Слышен тихий, легкий вздох. Владимир Ильич поднимает голову. Он не смотрит на Надежду Константиновну, но отлично видит ее погрустневшее лицо.

Надежде Константиновне остается еще год ссылки, ее арестовали по делу «Союза борьбы» позже, чем Владимира Ильича, и тоже дали три года срока. И она знает: ей не позволят досиживать ссылку в Пскове, где Владимир Ильич задумал поселиться.

Значит — разлука… Но о ней старались не говорить.

Он только ласково потрогал руку жены, ободряюще пожал.

Отложив в сторону карту России, брались за карту Западной Европы.

Еще не решенным оставался вопрос, где издавать газету — в России или за границей.

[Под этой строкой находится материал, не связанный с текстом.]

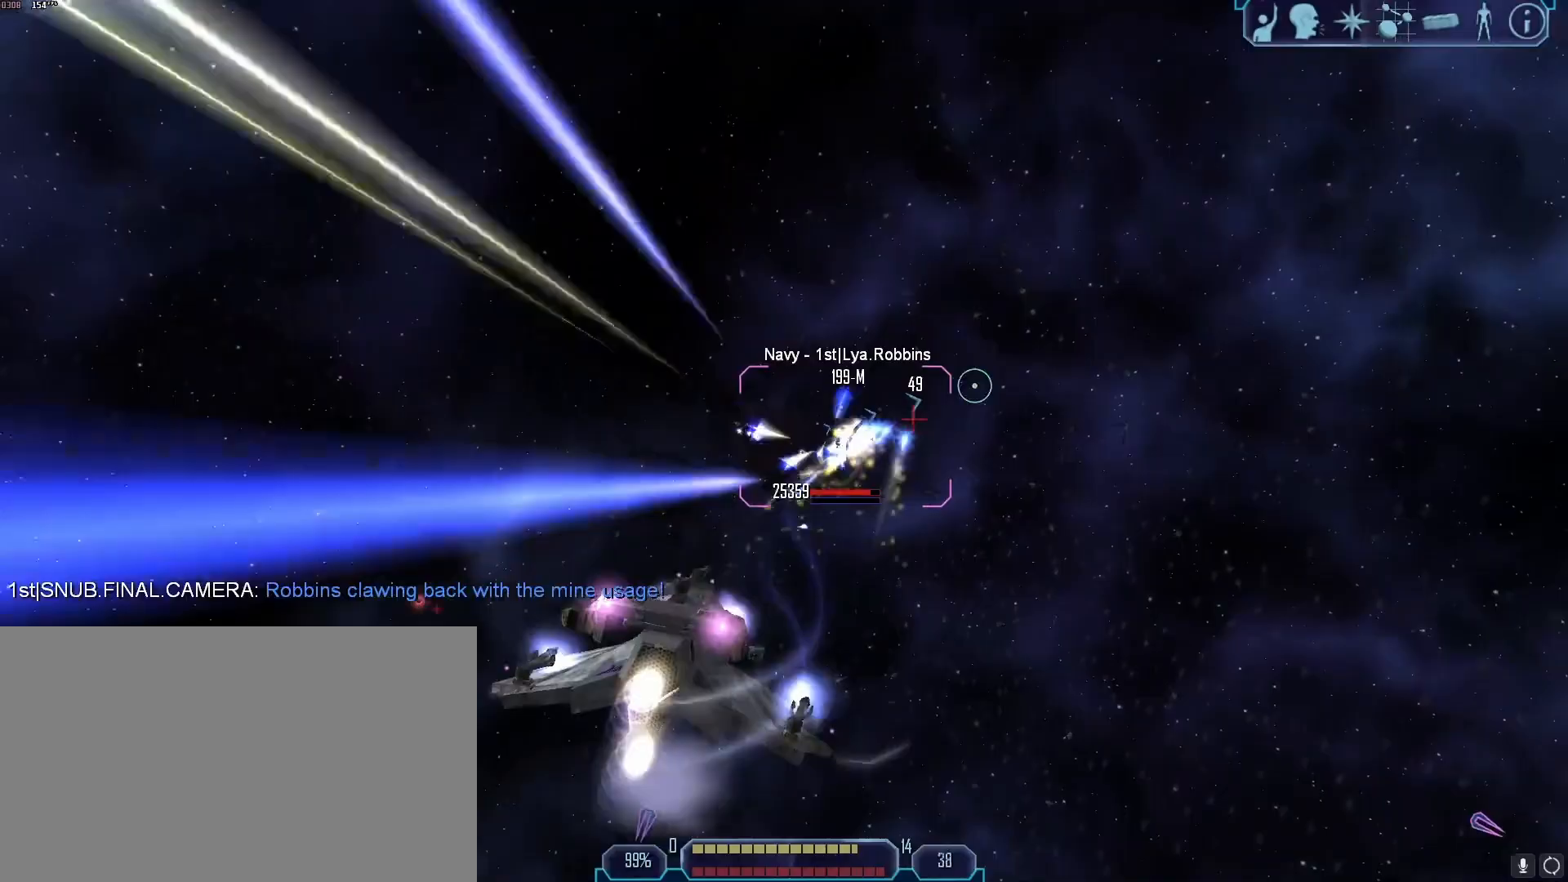
{"keys": ["a", "tab", "z"], "mouse": [], "events": [[350, "mouse_right", "up"], [433, "z", "down"]]}
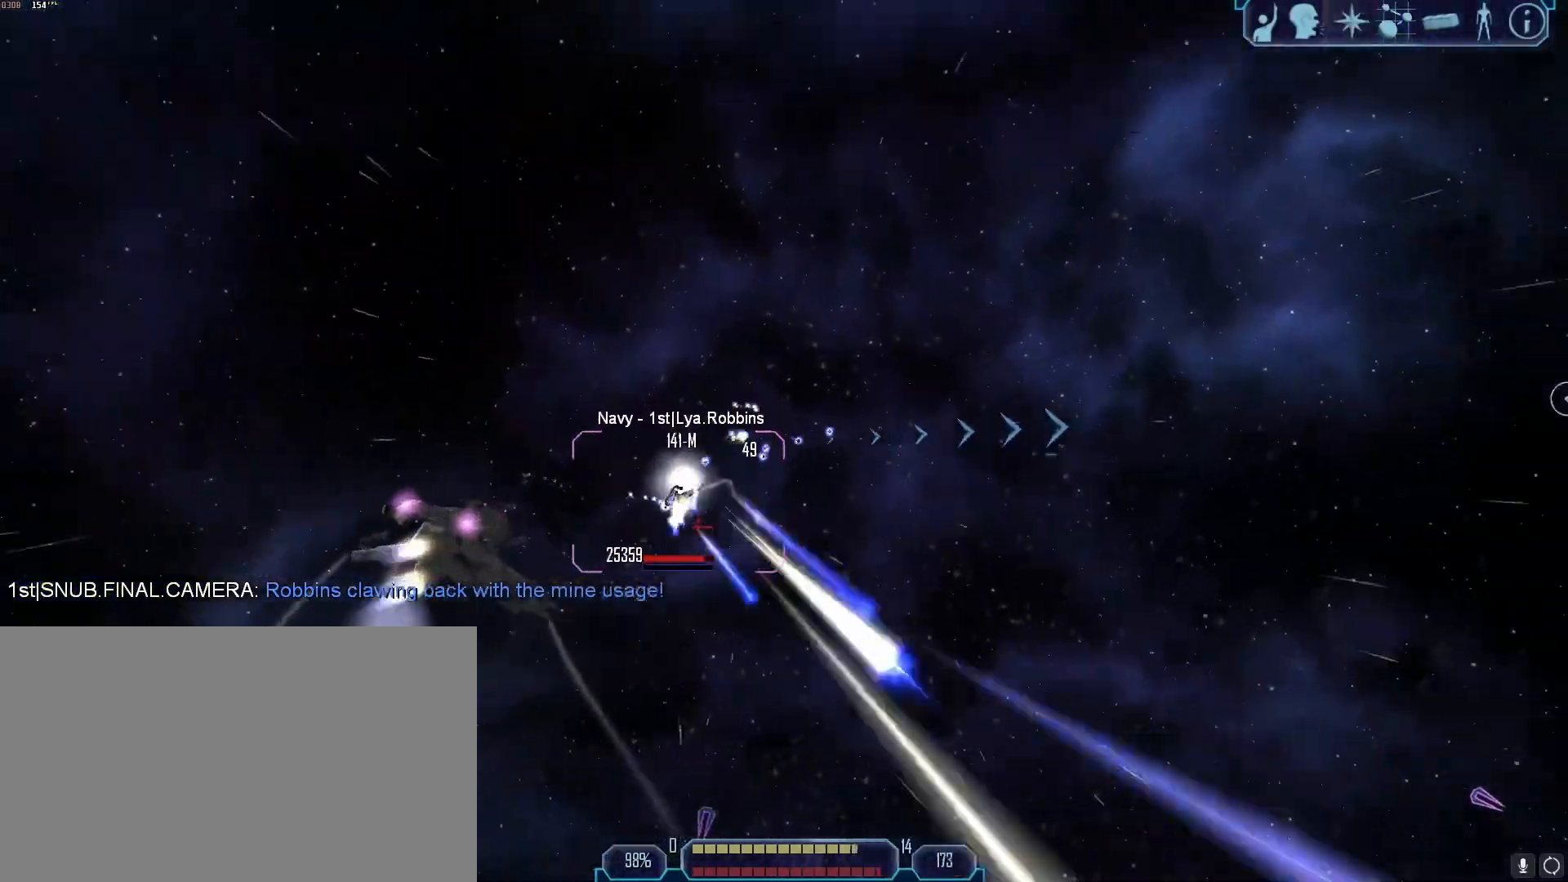
{"keys": [], "mouse": [], "events": [[33, "z", "up"], [83, "a", "up"], [83, "tab", "up"], [400, "e", "down"], [450, "e", "up"]]}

За годы, которые Владимир Ильич провел в тюрьме и ссылке, «Союзы борьбы», возникшие в разных городах по типу питерского союза, превратились в социал-демократические комитеты. Много новых комитетов образовалось в последнее время. И чуть не каждый из них старался завести свои обособленные печатные издания. С трудом доставали шрифт, бумагу, кое-как налаживали тайную типографию, но скоро полиция добиралась до нее и все дело проваливалось.

Значит, надо ставить газету так, чтобы она была недосягаема для полиции. Где же? Опять Владимир Ильич водил пальцем по географическим точкам, на этот раз уже не России, а Бельгии, Франции, Германии.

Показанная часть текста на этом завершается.